Concorrenza sleale per denigrazione
Costituisce fattispecie di concorrenza sleale ex art. 2598 c.c., sebbene non espressamente prevista dalla norma, per costante applicazione giurisprudenziale, la divulgazione, ad iniziativa di parte, di provvedimenti giudiziari o della diffusione di notizie relative alla loro emanazione (non a seguito di ordine del giudice ma ad iniziativa della parte interessata), in determinate condizioni.
In generale tale attività viene considerata lecita, ma maggiori debbono essere le cautele nella divulgazione, la quale non deve essere attuata con modi e forme tali da ingenerare nei terzi una rappresentazione non corretta del contenuto del provvedimento o dell’andamento del giudizio. La comunicazione deve cioè evitare ogni tendenziosità, indicando tutte le circostanze e le precisazioni atte a formare, nei destinatari dell’informazione, una corretta opinione.

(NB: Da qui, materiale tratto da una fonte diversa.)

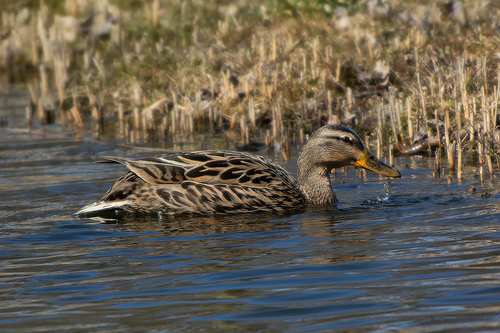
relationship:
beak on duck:
[351, 149, 401, 179] [78, 90, 390, 237]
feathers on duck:
[133, 157, 313, 244] [79, 121, 402, 229]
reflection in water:
[72, 204, 372, 240] [2, 217, 498, 326]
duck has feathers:
[70, 110, 414, 237] [102, 153, 277, 195]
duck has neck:
[70, 122, 404, 220] [296, 155, 333, 207]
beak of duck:
[340, 137, 412, 187] [69, 120, 477, 220]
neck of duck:
[296, 156, 340, 204] [70, 122, 404, 220]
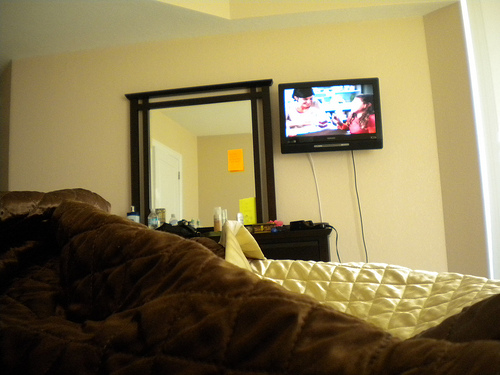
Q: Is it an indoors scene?
A: Yes, it is indoors.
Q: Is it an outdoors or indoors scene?
A: It is indoors.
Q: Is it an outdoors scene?
A: No, it is indoors.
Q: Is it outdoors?
A: No, it is indoors.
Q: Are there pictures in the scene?
A: No, there are no pictures.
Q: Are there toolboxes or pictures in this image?
A: No, there are no pictures or toolboxes.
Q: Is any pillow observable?
A: No, there are no pillows.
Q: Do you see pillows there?
A: No, there are no pillows.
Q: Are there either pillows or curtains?
A: No, there are no pillows or curtains.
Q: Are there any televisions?
A: Yes, there is a television.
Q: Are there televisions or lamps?
A: Yes, there is a television.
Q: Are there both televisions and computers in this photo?
A: No, there is a television but no computers.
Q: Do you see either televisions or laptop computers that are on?
A: Yes, the television is on.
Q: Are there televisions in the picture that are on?
A: Yes, there is a television that is on.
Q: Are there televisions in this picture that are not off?
A: Yes, there is a television that is on.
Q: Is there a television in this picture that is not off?
A: Yes, there is a television that is on.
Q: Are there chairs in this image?
A: No, there are no chairs.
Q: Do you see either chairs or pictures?
A: No, there are no chairs or pictures.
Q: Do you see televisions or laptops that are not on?
A: No, there is a television but it is on.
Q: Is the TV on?
A: Yes, the TV is on.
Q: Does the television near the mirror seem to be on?
A: Yes, the TV is on.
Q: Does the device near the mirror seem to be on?
A: Yes, the TV is on.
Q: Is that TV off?
A: No, the TV is on.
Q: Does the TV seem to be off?
A: No, the TV is on.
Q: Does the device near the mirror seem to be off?
A: No, the TV is on.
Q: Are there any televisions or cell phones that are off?
A: No, there is a television but it is on.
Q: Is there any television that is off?
A: No, there is a television but it is on.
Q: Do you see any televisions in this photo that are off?
A: No, there is a television but it is on.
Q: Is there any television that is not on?
A: No, there is a television but it is on.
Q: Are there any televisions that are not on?
A: No, there is a television but it is on.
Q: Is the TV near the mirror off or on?
A: The television is on.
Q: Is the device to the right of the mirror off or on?
A: The television is on.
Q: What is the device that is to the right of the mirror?
A: The device is a television.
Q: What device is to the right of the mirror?
A: The device is a television.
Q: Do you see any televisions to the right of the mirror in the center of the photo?
A: Yes, there is a television to the right of the mirror.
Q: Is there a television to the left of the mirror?
A: No, the television is to the right of the mirror.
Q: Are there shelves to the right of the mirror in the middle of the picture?
A: No, there is a television to the right of the mirror.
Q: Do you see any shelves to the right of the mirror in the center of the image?
A: No, there is a television to the right of the mirror.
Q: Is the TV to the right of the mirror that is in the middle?
A: Yes, the TV is to the right of the mirror.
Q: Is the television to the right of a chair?
A: No, the television is to the right of the mirror.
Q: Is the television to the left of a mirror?
A: No, the television is to the right of a mirror.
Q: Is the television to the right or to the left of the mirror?
A: The television is to the right of the mirror.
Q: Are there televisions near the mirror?
A: Yes, there is a television near the mirror.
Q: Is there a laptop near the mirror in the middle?
A: No, there is a television near the mirror.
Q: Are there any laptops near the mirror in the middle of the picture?
A: No, there is a television near the mirror.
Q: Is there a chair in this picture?
A: No, there are no chairs.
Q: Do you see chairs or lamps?
A: No, there are no chairs or lamps.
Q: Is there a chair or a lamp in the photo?
A: No, there are no chairs or lamps.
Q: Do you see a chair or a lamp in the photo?
A: No, there are no chairs or lamps.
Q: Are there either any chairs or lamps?
A: No, there are no chairs or lamps.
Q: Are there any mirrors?
A: Yes, there is a mirror.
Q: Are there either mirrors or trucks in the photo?
A: Yes, there is a mirror.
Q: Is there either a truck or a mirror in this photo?
A: Yes, there is a mirror.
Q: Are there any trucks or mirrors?
A: Yes, there is a mirror.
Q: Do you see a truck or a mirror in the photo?
A: Yes, there is a mirror.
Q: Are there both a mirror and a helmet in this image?
A: No, there is a mirror but no helmets.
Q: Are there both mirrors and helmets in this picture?
A: No, there is a mirror but no helmets.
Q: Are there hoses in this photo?
A: No, there are no hoses.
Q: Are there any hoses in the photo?
A: No, there are no hoses.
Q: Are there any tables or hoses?
A: No, there are no hoses or tables.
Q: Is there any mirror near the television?
A: Yes, there is a mirror near the television.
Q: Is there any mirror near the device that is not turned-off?
A: Yes, there is a mirror near the television.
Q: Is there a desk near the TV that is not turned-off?
A: No, there is a mirror near the television.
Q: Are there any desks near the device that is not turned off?
A: No, there is a mirror near the television.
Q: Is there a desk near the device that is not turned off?
A: No, there is a mirror near the television.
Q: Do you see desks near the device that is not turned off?
A: No, there is a mirror near the television.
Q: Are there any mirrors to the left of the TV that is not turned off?
A: Yes, there is a mirror to the left of the TV.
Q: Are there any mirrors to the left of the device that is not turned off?
A: Yes, there is a mirror to the left of the TV.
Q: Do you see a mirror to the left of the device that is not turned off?
A: Yes, there is a mirror to the left of the TV.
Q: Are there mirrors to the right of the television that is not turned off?
A: No, the mirror is to the left of the TV.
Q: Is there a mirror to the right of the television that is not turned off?
A: No, the mirror is to the left of the TV.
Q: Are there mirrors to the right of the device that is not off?
A: No, the mirror is to the left of the TV.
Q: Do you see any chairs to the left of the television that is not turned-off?
A: No, there is a mirror to the left of the TV.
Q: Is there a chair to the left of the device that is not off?
A: No, there is a mirror to the left of the TV.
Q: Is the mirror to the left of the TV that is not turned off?
A: Yes, the mirror is to the left of the TV.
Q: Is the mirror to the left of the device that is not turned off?
A: Yes, the mirror is to the left of the TV.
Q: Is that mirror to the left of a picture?
A: No, the mirror is to the left of the TV.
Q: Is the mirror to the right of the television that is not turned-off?
A: No, the mirror is to the left of the TV.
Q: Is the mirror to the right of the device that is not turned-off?
A: No, the mirror is to the left of the TV.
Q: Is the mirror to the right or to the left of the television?
A: The mirror is to the left of the television.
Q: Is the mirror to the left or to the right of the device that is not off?
A: The mirror is to the left of the television.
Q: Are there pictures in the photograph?
A: No, there are no pictures.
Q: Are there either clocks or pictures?
A: No, there are no pictures or clocks.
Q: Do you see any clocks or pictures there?
A: No, there are no pictures or clocks.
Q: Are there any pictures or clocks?
A: No, there are no pictures or clocks.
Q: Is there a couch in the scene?
A: No, there are no couches.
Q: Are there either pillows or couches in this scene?
A: No, there are no couches or pillows.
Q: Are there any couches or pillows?
A: No, there are no couches or pillows.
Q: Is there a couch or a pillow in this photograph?
A: No, there are no couches or pillows.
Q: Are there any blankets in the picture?
A: Yes, there is a blanket.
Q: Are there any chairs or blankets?
A: Yes, there is a blanket.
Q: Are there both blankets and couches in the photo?
A: No, there is a blanket but no couches.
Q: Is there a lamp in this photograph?
A: No, there are no lamps.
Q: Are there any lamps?
A: No, there are no lamps.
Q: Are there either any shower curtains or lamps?
A: No, there are no lamps or shower curtains.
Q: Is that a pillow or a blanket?
A: That is a blanket.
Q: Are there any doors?
A: Yes, there is a door.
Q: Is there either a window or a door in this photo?
A: Yes, there is a door.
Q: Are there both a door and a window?
A: No, there is a door but no windows.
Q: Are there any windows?
A: No, there are no windows.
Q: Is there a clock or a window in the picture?
A: No, there are no windows or clocks.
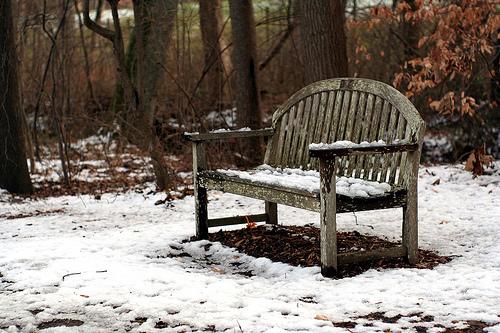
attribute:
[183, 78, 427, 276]
bench — old, covered, empty, wooden, aged, classic, sturdy, brown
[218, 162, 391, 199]
snow — white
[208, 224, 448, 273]
leaves — brown, dry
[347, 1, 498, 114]
leaves — brown, dead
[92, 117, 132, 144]
branch — bare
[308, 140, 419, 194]
arm — wooden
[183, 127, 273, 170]
arm — wooden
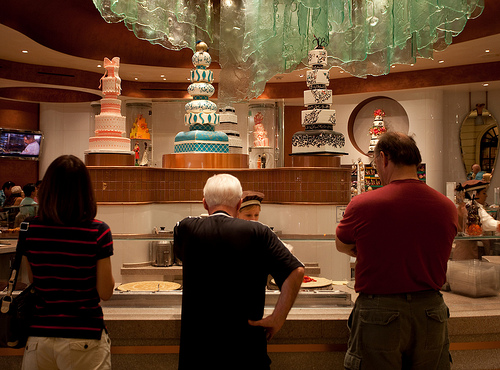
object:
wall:
[0, 106, 45, 202]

A tal fine, il messaggio diffuso deve contenere tutti gli elementi che, sul piano obiettivo, concorrono a caratterizzare la situazione alla quale si riferisce il provvedimento giudiziario. Il rispetto del canone di correttezza implica in particolare che -alla comunicazione dell’esito di un procedimento- si affianchi l’illustrazione di tutti gli elementi che valgano a limitare (o comunque precisare) l’ambito e l’intensità di efficacia del provvedimento conclusivo. Inoltre, la valutazione della illiceità concorrenziale della comunicazione di un provvedimento giudiziale non può prescindere da una sua lettura complessiva, giacché il lettore valuta il messaggio trasmesso nel suo insieme e tendenzialmente dà di esso un’interpretazione integrale.